Consigne: Recopiez toutes les lignes ci-dessous en substituant « date of collection » à « collection date », sans rien modifier d'autre. Omettez les images dans votre réponse.

Données de l'exercice:
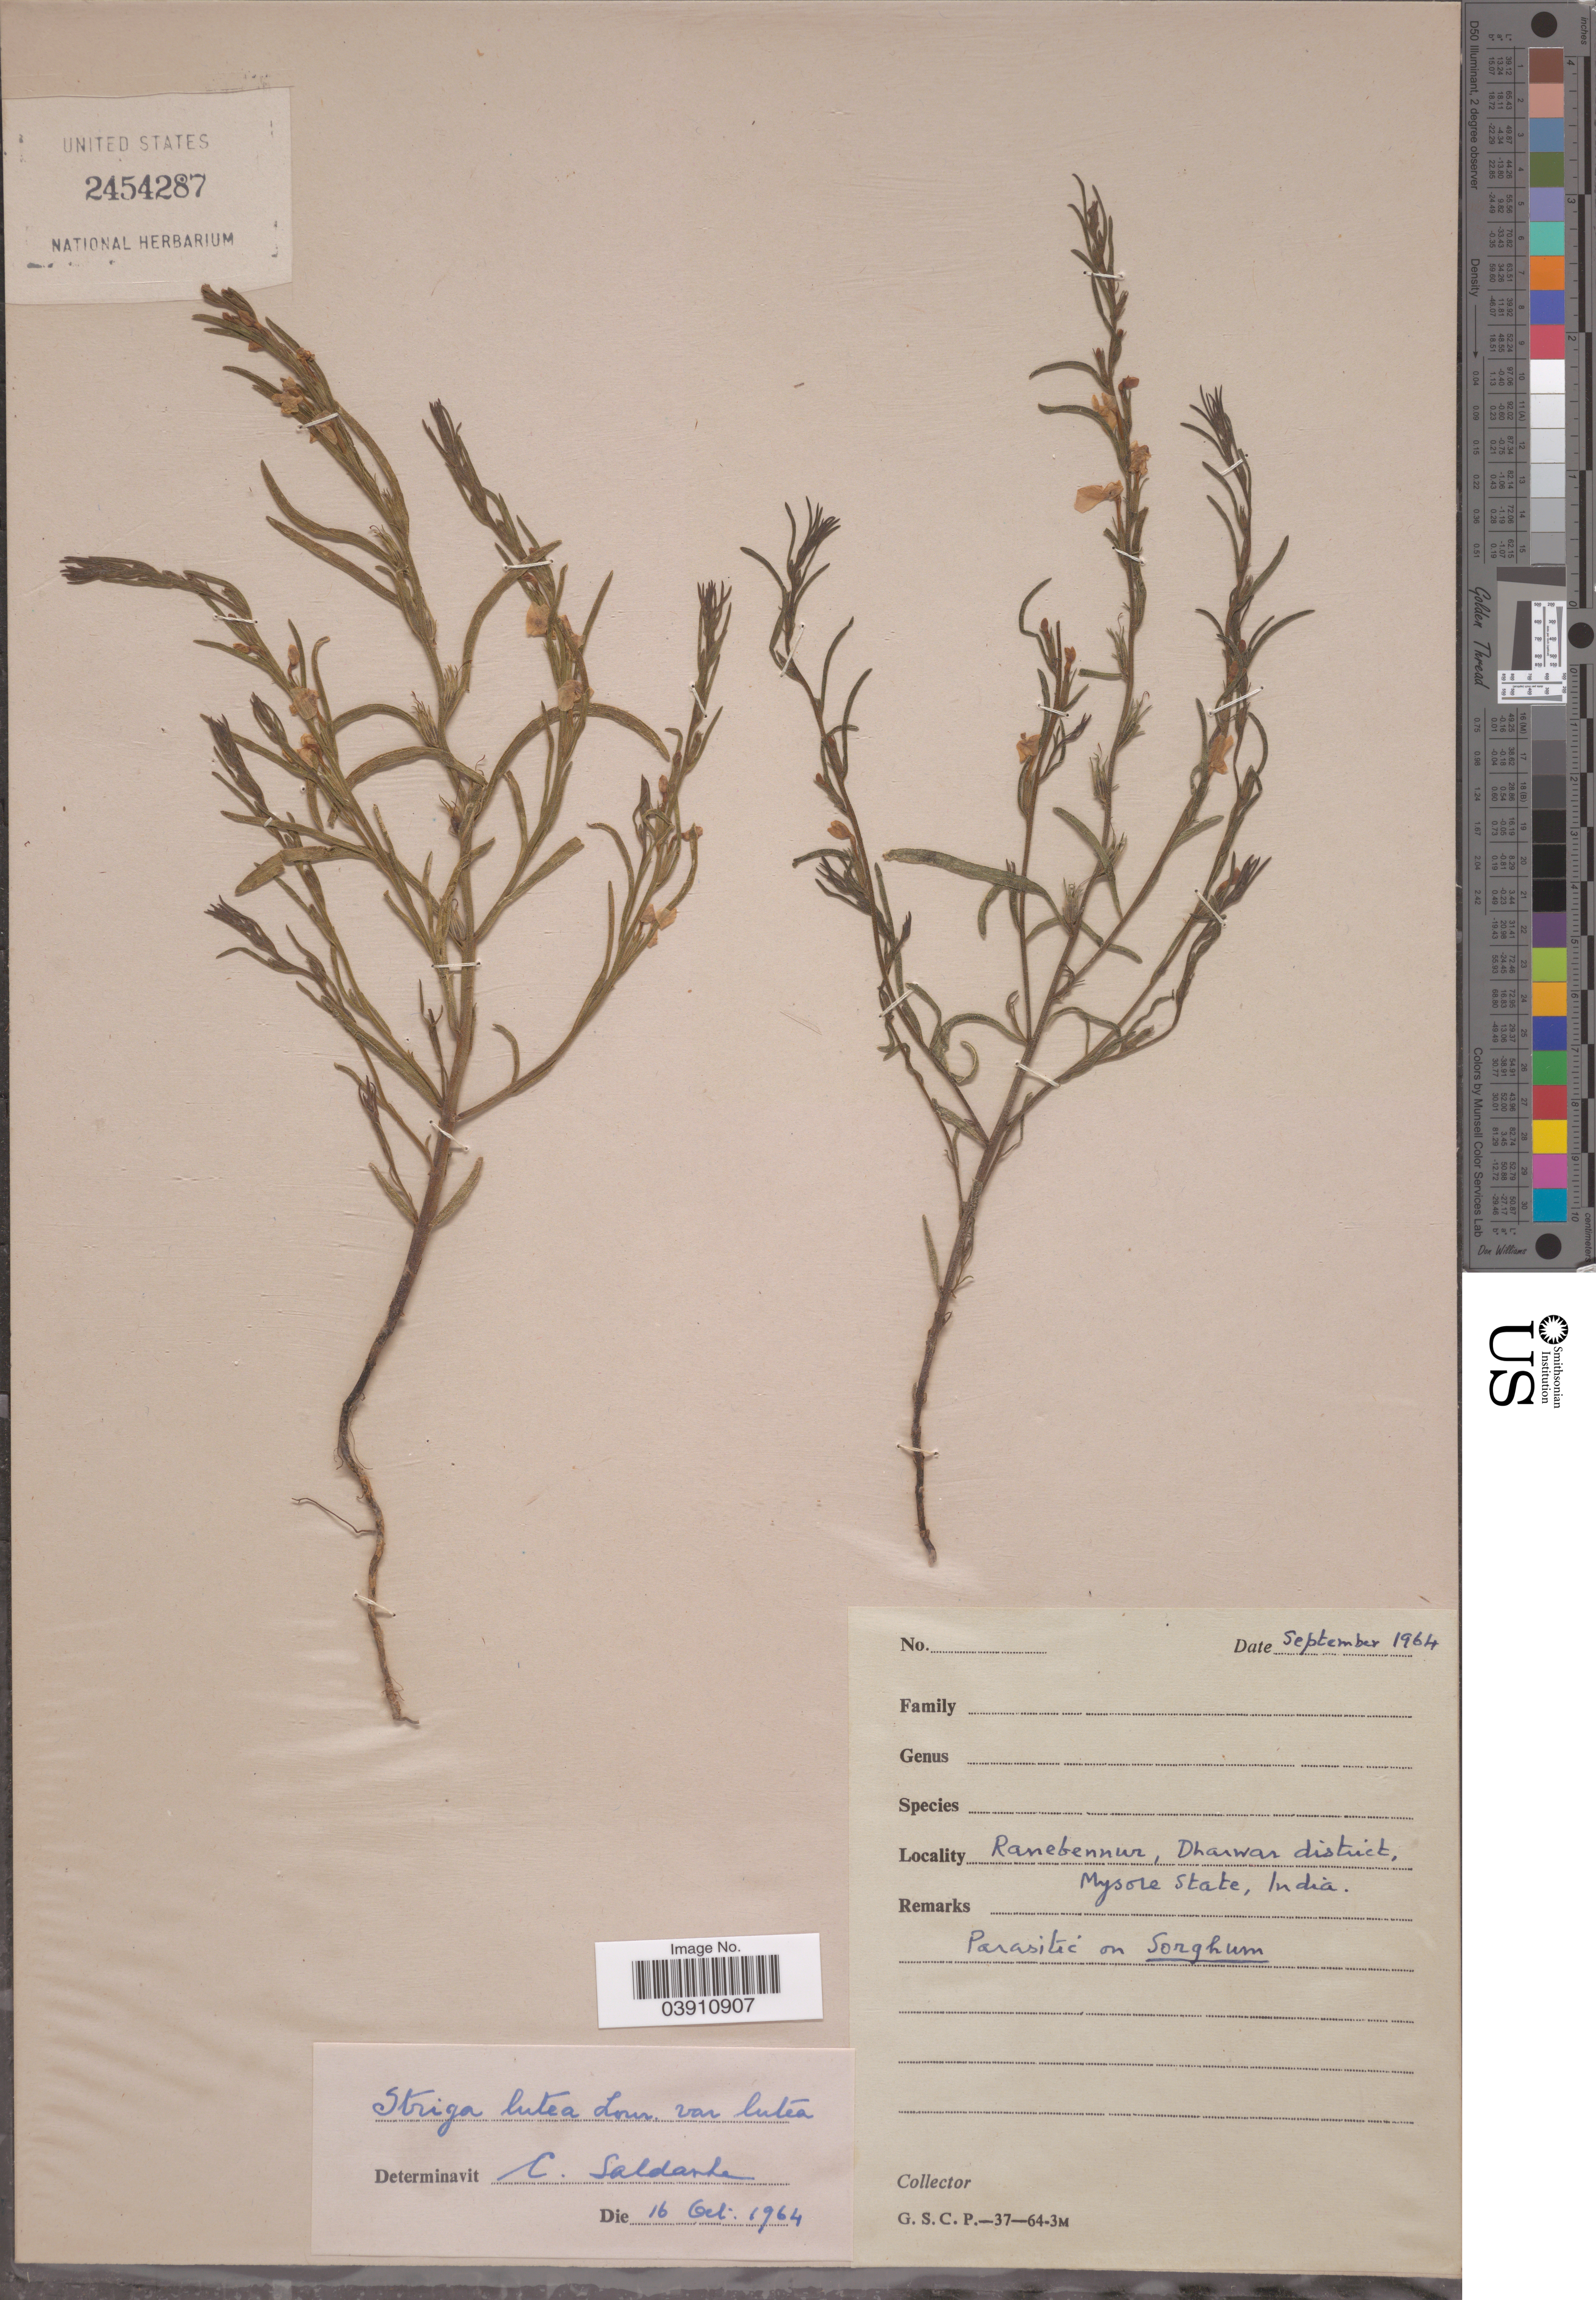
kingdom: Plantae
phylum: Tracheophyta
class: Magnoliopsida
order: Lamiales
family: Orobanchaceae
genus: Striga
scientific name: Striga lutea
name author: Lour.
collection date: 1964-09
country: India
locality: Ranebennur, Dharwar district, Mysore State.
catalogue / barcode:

Réponse:
kingdom: Plantae
phylum: Tracheophyta
class: Magnoliopsida
order: Lamiales
family: Orobanchaceae
genus: Striga
scientific name: Striga lutea
name author: Lour.
date of collection: 1964-09
country: India
locality: Ranebennur, Dharwar district, Mysore State.
catalogue / barcode:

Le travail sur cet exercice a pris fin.